* **Problems to solve**:
a) According to the business law passage, what can lead to different compliances for different kinds of business organizations?
b) Copy the stretch of the business law passage from "ii) Promoting industrial" through "promote economic growth.".
c) Continue the business law passage from where it stops.

* **Text to read**:
Business law serves a variety of purposes some of which are listed below:

i) A comprehensive set of standards established universally: Business laws are comprehensive and uniform set of standards that are applicable to all business entities. Uniformity in laws helps in maintaining smooth relations between the businesses and its various stakeholders including consumers, suppliers, etc. It provides an environment where the businesses can function smoothly and efficiently as the same rule shall be applicable to all the business organisations falling in a particular category. However, there can be different compliances for different kinds of business organisations depending upon the size, nature of business activity or certain threshold limits. It also helps in identifying and establishing the rights and liabilities of the various parties interacting with each other. It provides a framework for reducing the harm caused to either party due to fraudulent or unethical activities. Business law also provides for steps that needs to be followed while conducting due diligence before engaging with a particular company. 

ii) Promoting industrial growth: Business laws not only provides different provisions for compliance for the business but also facilitate industrial growth by protecting and promoting the rights of businesses. Adherence to the rules prescribed by the range of laws falling under the domain of business facilitates businesses to achieve growth and success. Thus, business laws enable; capital formation, promote industrial relations, facilitation of licensing, ease of doing business, financial inclusion, etc. which promote economic growth.

* **Provided material**:
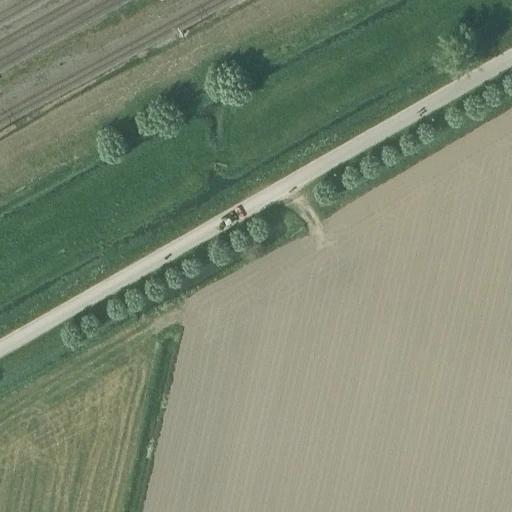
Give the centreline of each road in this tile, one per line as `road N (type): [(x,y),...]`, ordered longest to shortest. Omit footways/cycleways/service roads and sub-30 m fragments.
road 1 (unclassified): [(0,350),(511,60)]
road 2 (track): [(288,186),(359,297)]
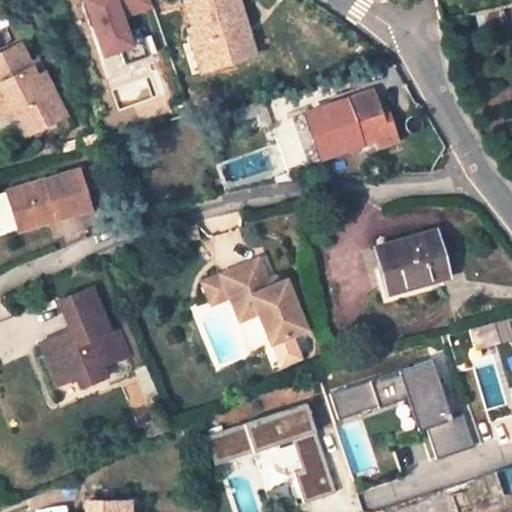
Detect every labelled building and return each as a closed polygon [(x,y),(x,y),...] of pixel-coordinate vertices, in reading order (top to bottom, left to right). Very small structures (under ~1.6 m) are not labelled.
[(94,26),(105,55),(119,50),(125,65),(149,56),(140,30),(128,34),(122,17),(153,7),(150,0),(85,0),(86,4),(83,5),(90,27),(94,26)] [(238,0),(186,0),(194,26),(198,25),(210,64),(254,51),(238,0)] [(23,43),(0,54),(0,85),(3,84),(14,108),(28,135),(67,115),(44,71),(38,74),(23,43)] [(3,84),(0,85),(0,109),(3,115),(14,108),(3,84)] [(372,91),(306,113),(322,160),(362,145),(376,140),(379,148),(399,141),(389,112),(380,114),(372,91)] [(364,153),(379,148),(376,140),(362,145),(364,153)] [(90,203),(79,169),(8,191),(18,224),(55,213),(57,218),(57,219),(92,209),(90,203)] [(20,230),(57,219),(57,218),(55,213),(18,224),(20,230)] [(437,230),(378,247),(389,288),(428,277),(429,282),(450,276),(437,230)] [(262,262),(206,285),(211,297),(229,289),(234,300),(236,307),(250,301),(257,319),(262,317),(274,347),(310,333),(290,283),(273,290),(262,262)] [(229,289),(211,297),(215,308),(234,300),(229,289)] [(95,291),(62,304),(74,334),(43,346),(49,361),(64,366),(72,387),(83,383),(87,393),(112,383),(107,370),(118,366),(107,339),(113,336),(95,291)] [(250,301),(236,307),(243,324),(257,319),(250,301)] [(63,391),(72,387),(64,366),(49,361),(63,391)] [(440,460),(479,447),(468,415),(456,419),(436,361),(333,395),(342,421),(356,416),(355,413),(380,404),(382,409),(419,397),(440,460)] [(254,452),(293,439),(303,469),(295,472),(306,503),(338,491),(307,403),(207,437),(216,465),(254,452)] [(86,511),(130,511),(130,502),(87,503),(86,511)]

* **Written answers**:
a) Size, the nature of the business activity, or certain threshold limits.

b)
ii) Promoting industrial growth: Business laws not only provides different provisions for compliance for the business but also facilitate industrial growth by protecting and promoting the rights of businesses. Adherence to the rules prescribed by the range of laws falling under the domain of business facilitates businesses to achieve growth and success. Thus, business laws enable; capital formation, promote industrial relations, facilitation of licensing, ease of doing business, financial inclusion, etc. which promote economic growth.

c)
iii) Laying down the procedure for the establishment of business: The laws dealing with business provide the necessary framework required for the commencement of a business corporation along with building of a strong foundation for the business entity to thrive in the market. The formal process provided under the laws also facilitates successful conduct throughout the life-cycle of the business. For instance, Companies Act, 2013 lays out the steps involved in the incorporation of a company, and provisions related to the Articles of Association and the Memorandum of Association in detail. 

iv) Enforcement of Rights: Business laws provide provisions for judicially enforcing the rights of all the parties involved in a business transaction. Thus, the businesses can approach the court to enforce the claims against the debtors or right to a patent or copyright or the right to hold property, etc. Businesses also have a right to defend themselves in case actions are filed by the central, state and local bodies. Thus, businesses have been given the power of initiating legal action in case any legal compliance are breached by any outside party and also allowed to defend themselves against the litigation filed by the government for the various stakeholders. Various provisions aiding in carrying out the enforcement action have been provided in statutes for effective regulation of the business practices.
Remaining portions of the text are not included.